Provided data:
● ● ● ● ●

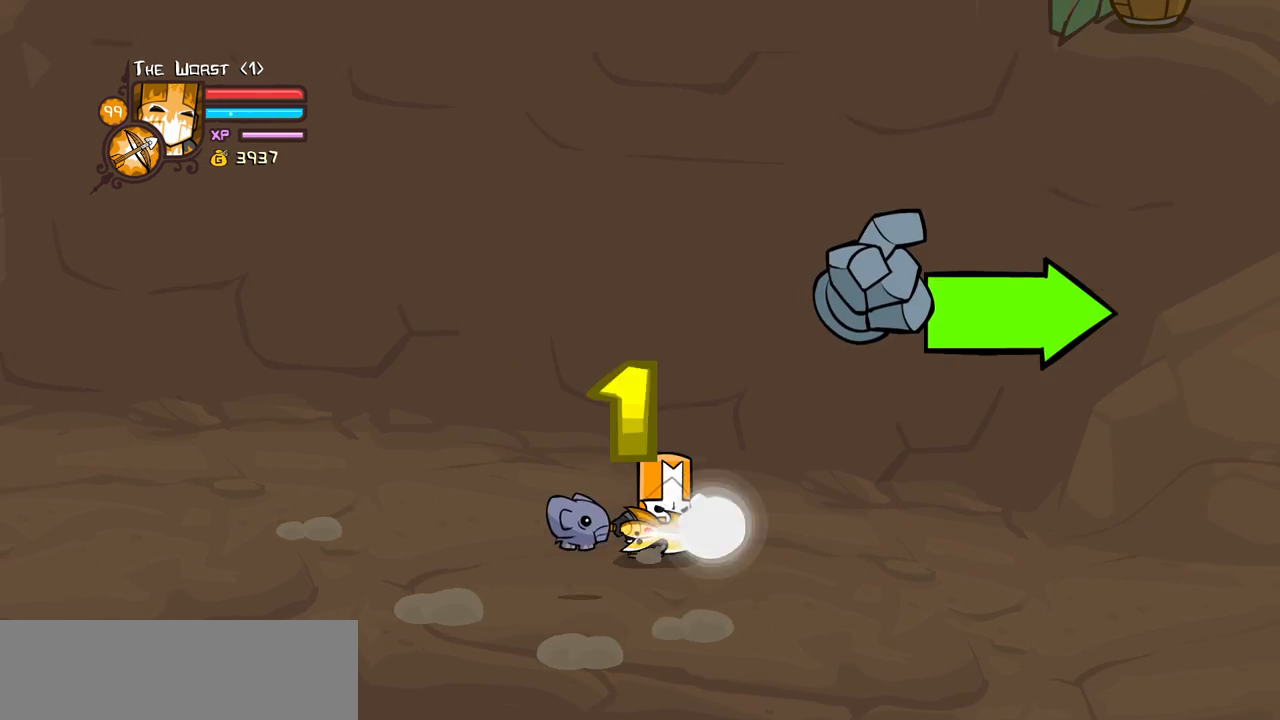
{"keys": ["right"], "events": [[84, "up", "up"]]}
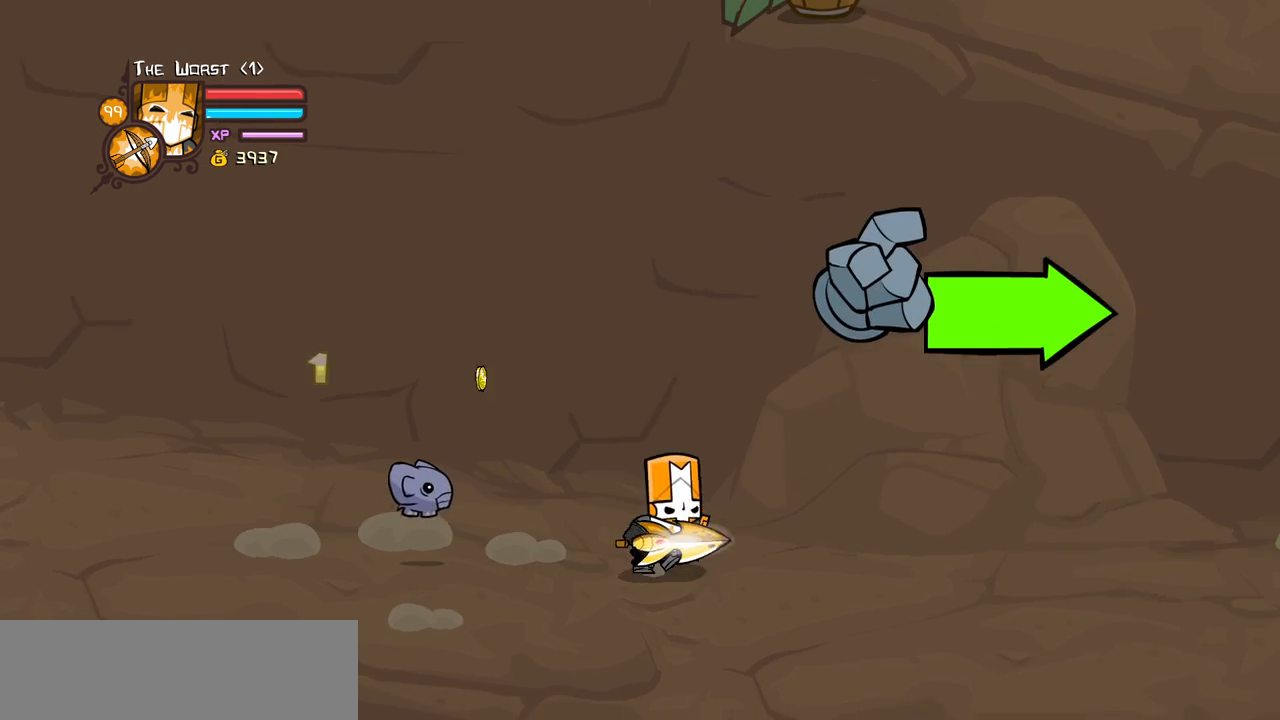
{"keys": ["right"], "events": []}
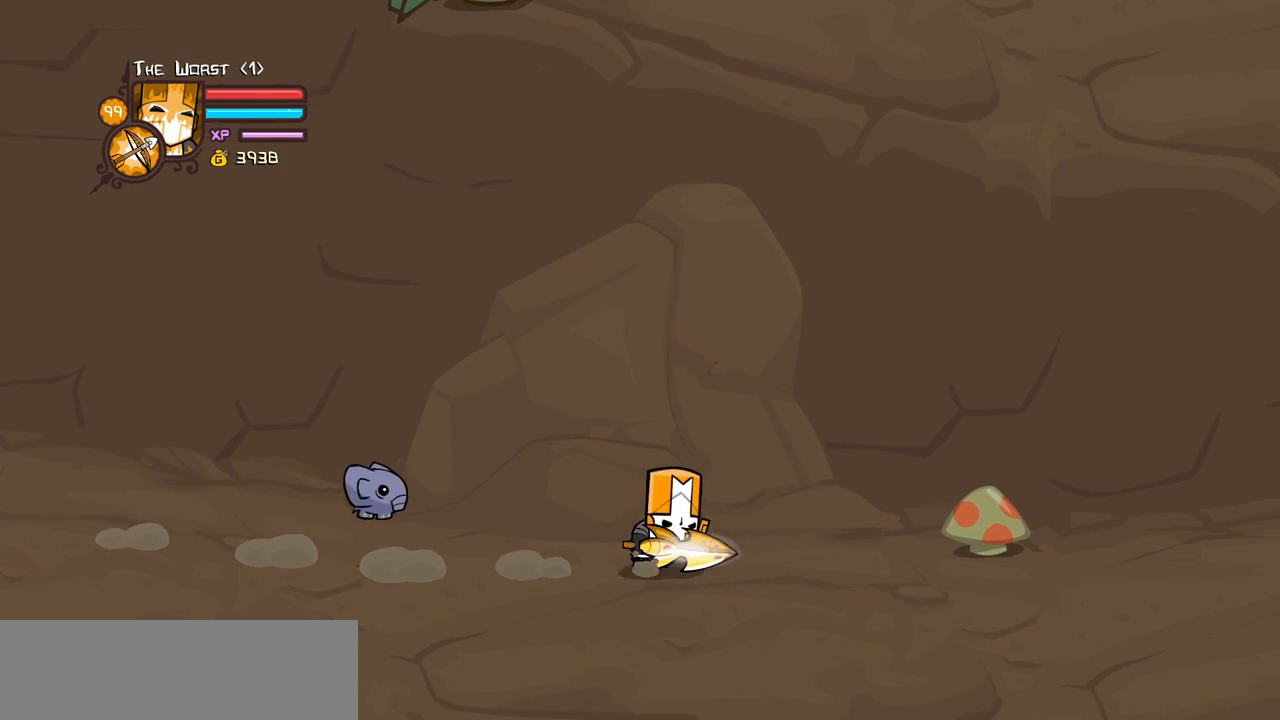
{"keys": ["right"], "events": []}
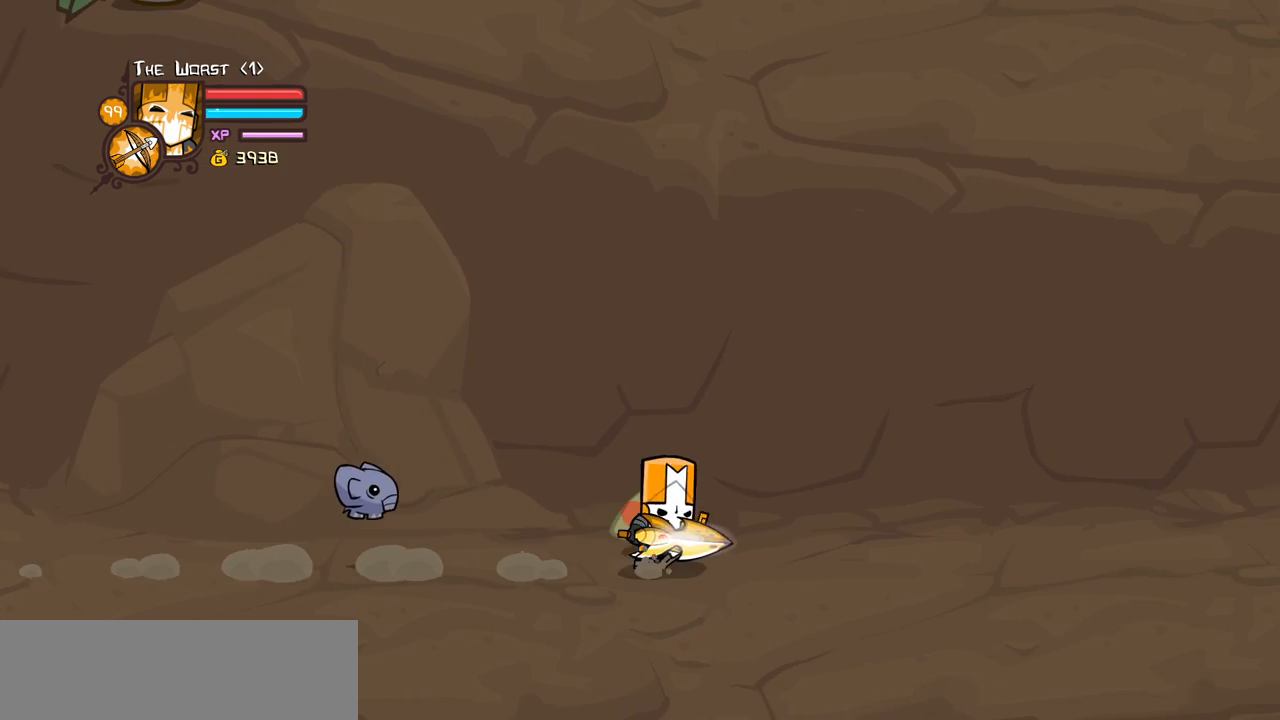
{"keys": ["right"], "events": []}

● ● ● ● ●

Copy the data word for word. Pictures do not go in the copy.

Response to the exercise:
{"keys": ["right"], "events": [[84, "up", "up"]]}
{"keys": ["right"], "events": []}
{"keys": ["right"], "events": []}
{"keys": ["right"], "events": []}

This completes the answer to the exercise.